Thursday, 3 December 2015

The Future of Credit Scores

This article is a study of the current approach of determination of creditworthiness, the missing chinks in its armor and explores solutions that could be popular in the future.


The need of a Credit Score

In the loans industry, creditworthiness of the borrower is of prime importance to the lender. In simple terms, the lender always worries whether the money lent will come back, along with the cover up for all costs of disbursal and lastly earn a little bit of margin. All these factors are together termed as ‘risk’ in the lender’s eyes. The more the risk, the more ‘costly’ it is to recover the money, and thus higher the interest rate on the loan. In an industry with cut throat competition, where there are several players, each basis point matters. And from the borrower’s perspective, the ‘safe’ borrowers or the ones who will surely return the money along with due interest, consider themselves ‘less risky’ and thus, demand low interest rates. And since it is difficult to identify who is risky and who isn’t, it represents the classic Lemon’s problem. Thus the solution is to call for a numeric figure: a simple credit score determining credit worthiness. Just like your kid’s scorecard determining her performance at school. Except that, credit scores are not that simple!


How is this Score calculated

The FICO score, popularly used in the US comprises of five major factors:


Source: Wells Fargo

In India, the Credit Information Bureau (India) Limited (CIBIL) providing the CIBIL score is the most popular in the loan market. In 2000 some of the now-partner banks decided to come together to form an independent organization, CIBIL that would generate a credit score for determining credit worthiness of individuals and organizations.


The Issues with this approach

While this traditional approach gives a fair accuracy, there are certain concerns related to it. For starters, the CIBIL considers past history of payments made and decided if a person is credit worthy. As per the Credit Information Companies (Regulation) Act, 2005 governing Credit Information Companies, all accounts irrespective of their status (both Good Standing and Delinquent accounts) have to be maintained for a minimum period of 7 years from the date the account was last reported. Now 7 years is a long, long time in this fast-paced world. Take for example a friend of mine. About 5 years ago, he had missed a small credit card payment of approx Rs. 500, and CIBIL score naturally got a big hit. He laments, “My salary has almost tripled in the past 5 years and I have jumped 2 levels of promotion, but I cannot get a car loan of 5 lacs due to that one error!”

Also, every year a staggering 8.7% of India’s 1.25 Billion population enter the workforce (Source: Government Census). This number is only going to grow in the coming years: both in base population number and percentage. This means that every year, there is a huge number of people who are without a credit history. Essentially, the Credit Institutions (CIs) who rely heavily on CIBIL and do not process loans or credit cards without a history, miss out heavily on this opportunity.

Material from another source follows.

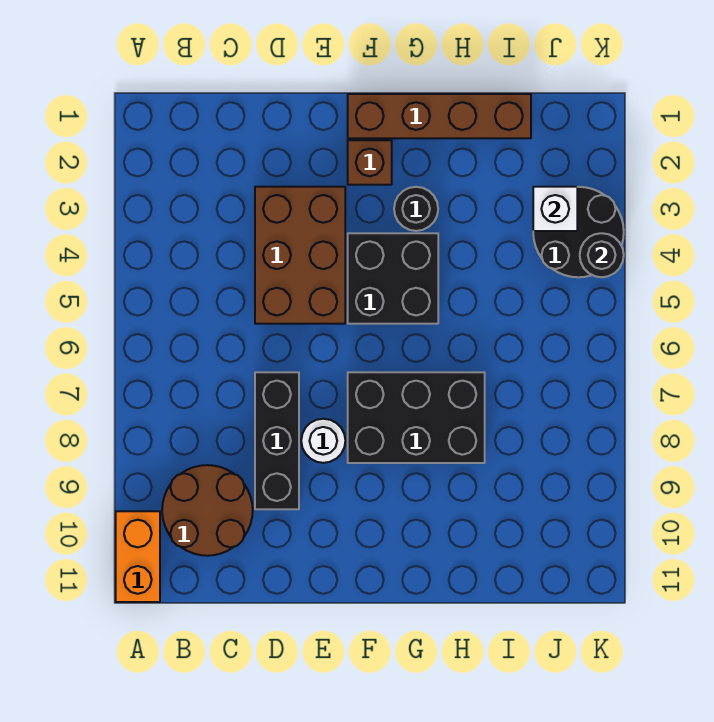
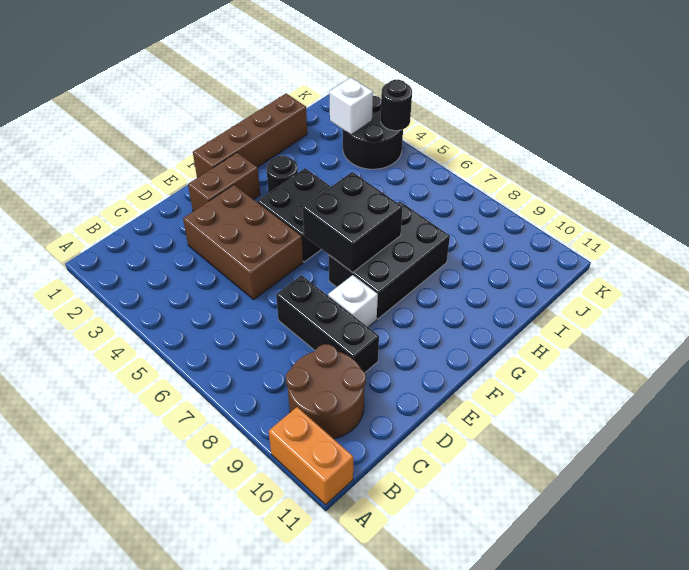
white 1x1 round brick [301,419,345,463] -> white 1x1 brick [328,275,378,327]
brown 1x1 brick [348,140,392,185] -> brown 1x2 brick [188,153,260,211]
none -> black 2x2 brick [303,172,403,273]

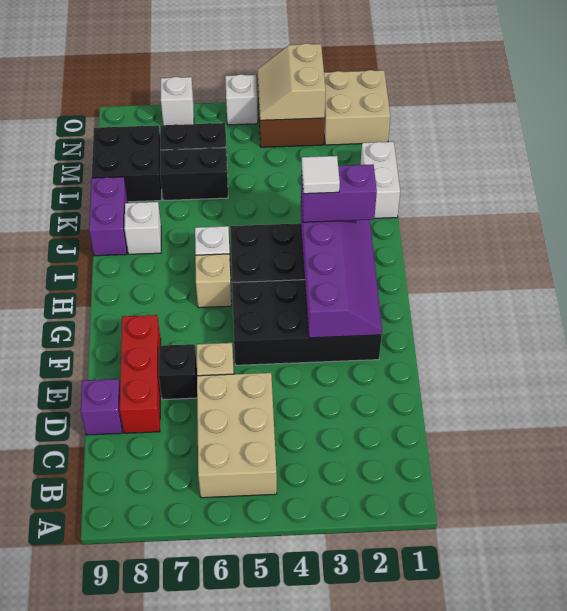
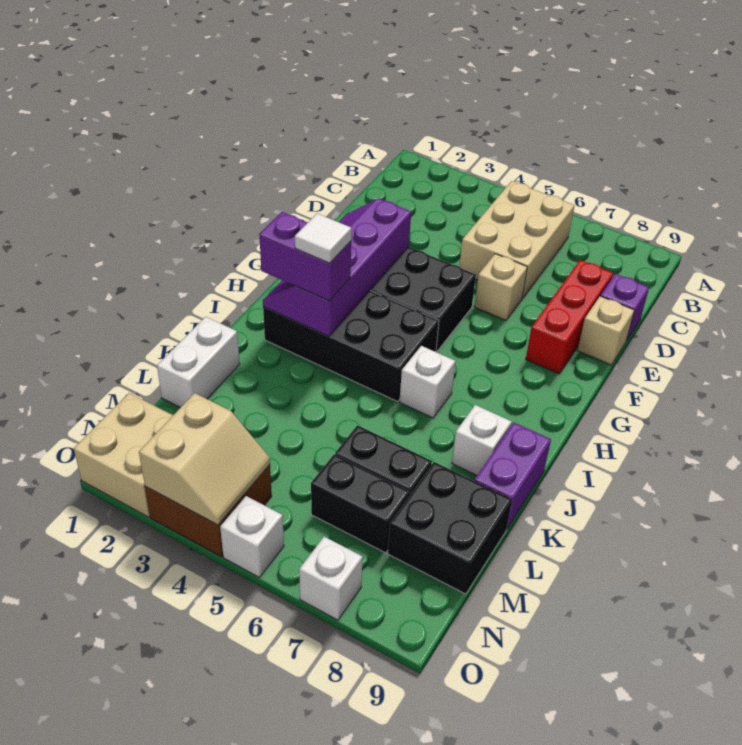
black 1x1 brick [159,344,197,400] -> none
tan 1x1 brick [195,254,232,308] -> tan 1x1 brick moved to [577,296,634,365]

Further, there a number of other issues like dependence of the banks to update the CIBIL history of each individual correctly, at specific time intervals. Any discrepancy with the score needs to be taken up by the individual, who needs to be aware of the procedure and steps. And one actually realizes that there may be discrepancies only at the time of need of credit; the resolution of which could take longer than the time of the need. Also, CIBIL essentially hugely assumes that credit behavior will not change throughout the life of an individual, or at least for the next 7 years, which is debatable.


The Solution

In the age of ecommerce and Big Data, a combination of a lot of information can replicate a typical creditworthiness score like Cibil. Along with that, qualitative factors like how one spends one’s income, what percentage of that comprises of savings, what percentage of savings go into risky investments are better indicators of whether the individual will actually return the borrowed amount on time.

For individuals newly entering into the workforce, a few indicators are education, job, peer group, etc. which can be easily and smartly verified by social networking media like Facebook, LinkedIn and Twitter. People are generally truthful about their backgrounds on social media rather than a loan application form, because of the social stigma associated with it. It is the same stigma that works for lending in rural areas, where there is no concept of a credit score. In a way, this approach is more traditional, with thorough background checks in rural places, where the moneylender essentially knows the whole village!

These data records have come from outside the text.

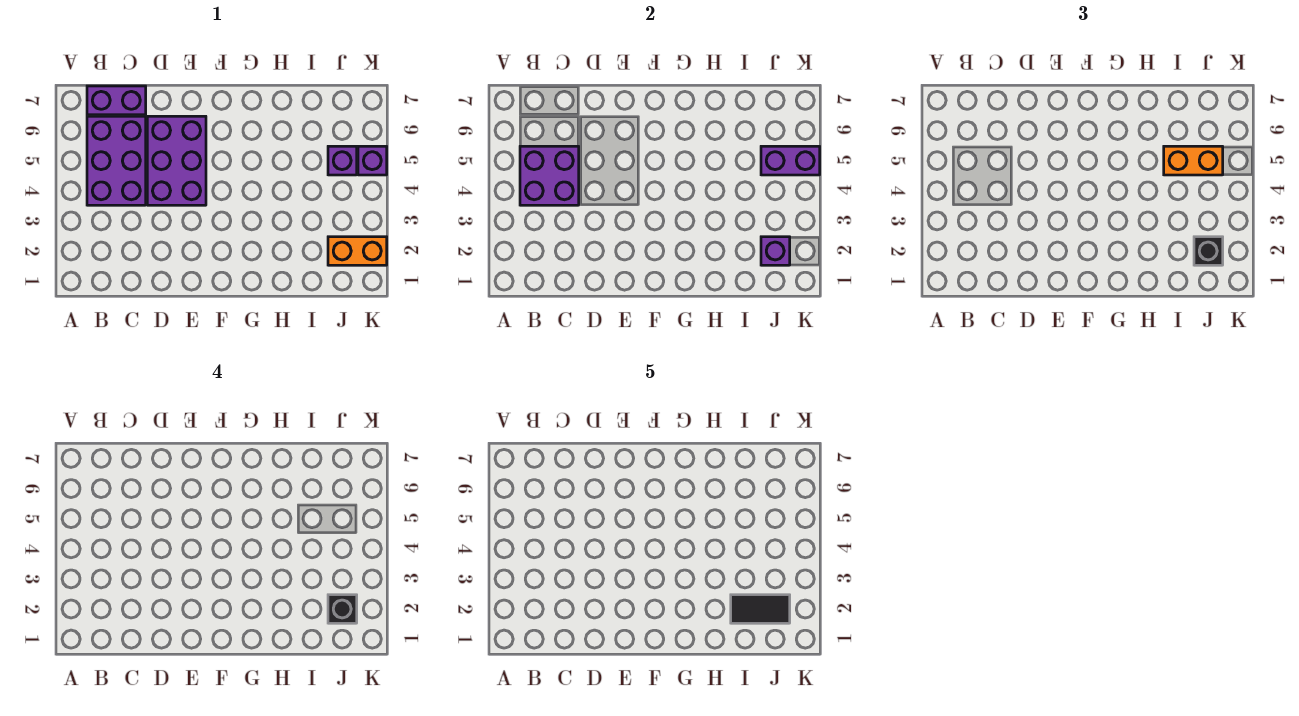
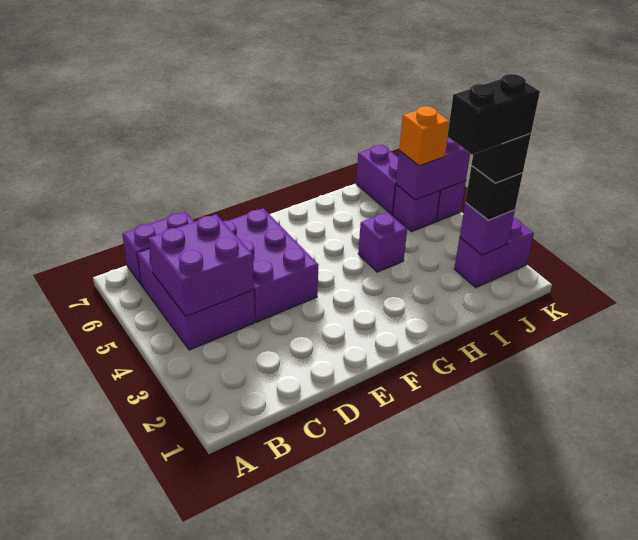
none -> purple 1x1 brick [358,212,407,272]
black 1x2 tile [731,595,790,623] -> black 1x2 brick [447,74,540,155]
orange 1x2 brick [1164,146,1223,175] -> orange 1x1 brick [399,106,449,166]
orange 1x2 brick [328,237,387,265] -> purple 1x2 brick [454,218,534,288]
none -> purple 1x2 brick [356,145,399,215]

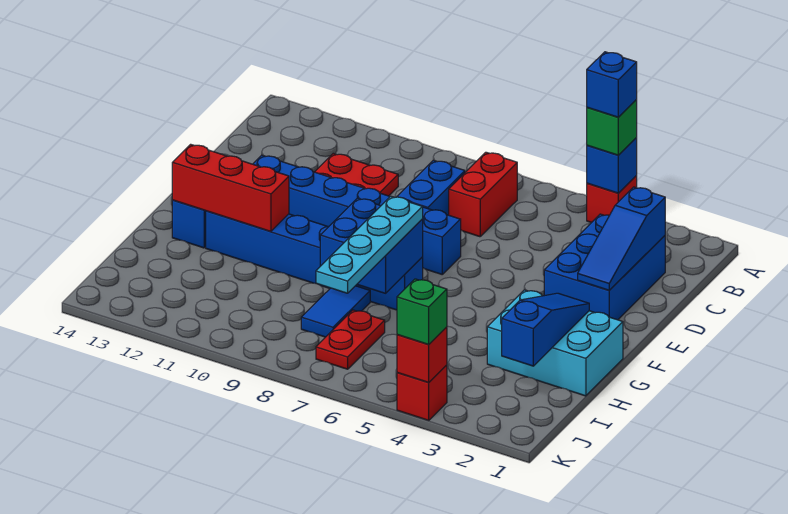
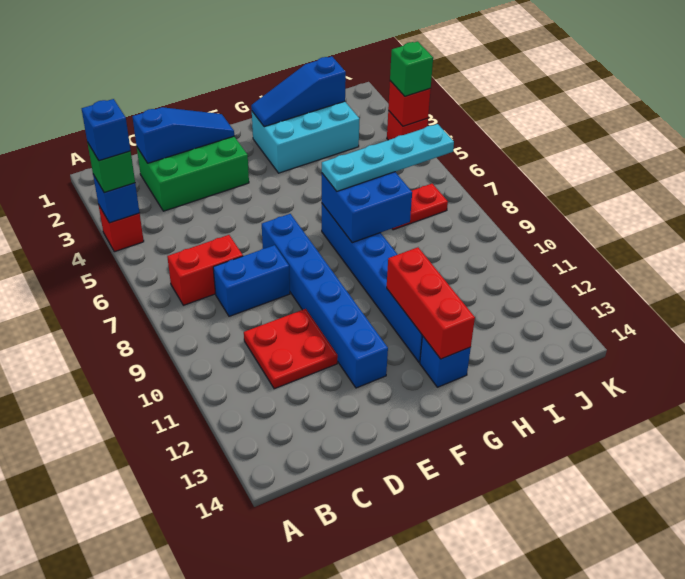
blue 2x3 brick [544,214,665,320] -> green 2x3 brick [137,136,249,211]
cyan 2x3 brick [487,290,623,396] -> cyan 2x3 brick turned to [252,101,359,173]
blue 1x2 tile [301,286,370,337] -> none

Further, with increase in digital wallets and in number and scale of online transactions, it is very easy to track all expenses for an individual. The government-backed RuPay scheme and financial inclusion plans will only enrich the information already available, in both, quantity and quality. There is a lot of data on how and where expenses are made, for decision making not just on creditworthiness, but also for several other things like insurance.

Most of this data acts as a surrogate of a credit score, when it is not easily available & for quick decision making. While such an idea is still in its nascent stage and will require regressions with the actual score, with high accuracies, it can certainly be used along with a credit score for faster & more relevant decisioning. In the future, the combination can ultimately solve the lemons problem in the lending industry, and strengthen the concept of discriminatory pricing in terms of interest rates offered, leading to maximum efficiency.

There is a potential opportunity in this domain to be explored. A lot is already being done by innovative P2P lending firms, online marketplaces like RupeePower and BankBazaar and even in micro-lending, and a lot more can be done. It would be interesting to observe how these organizations transform in the future, and bring disruptive changes to the financial industry!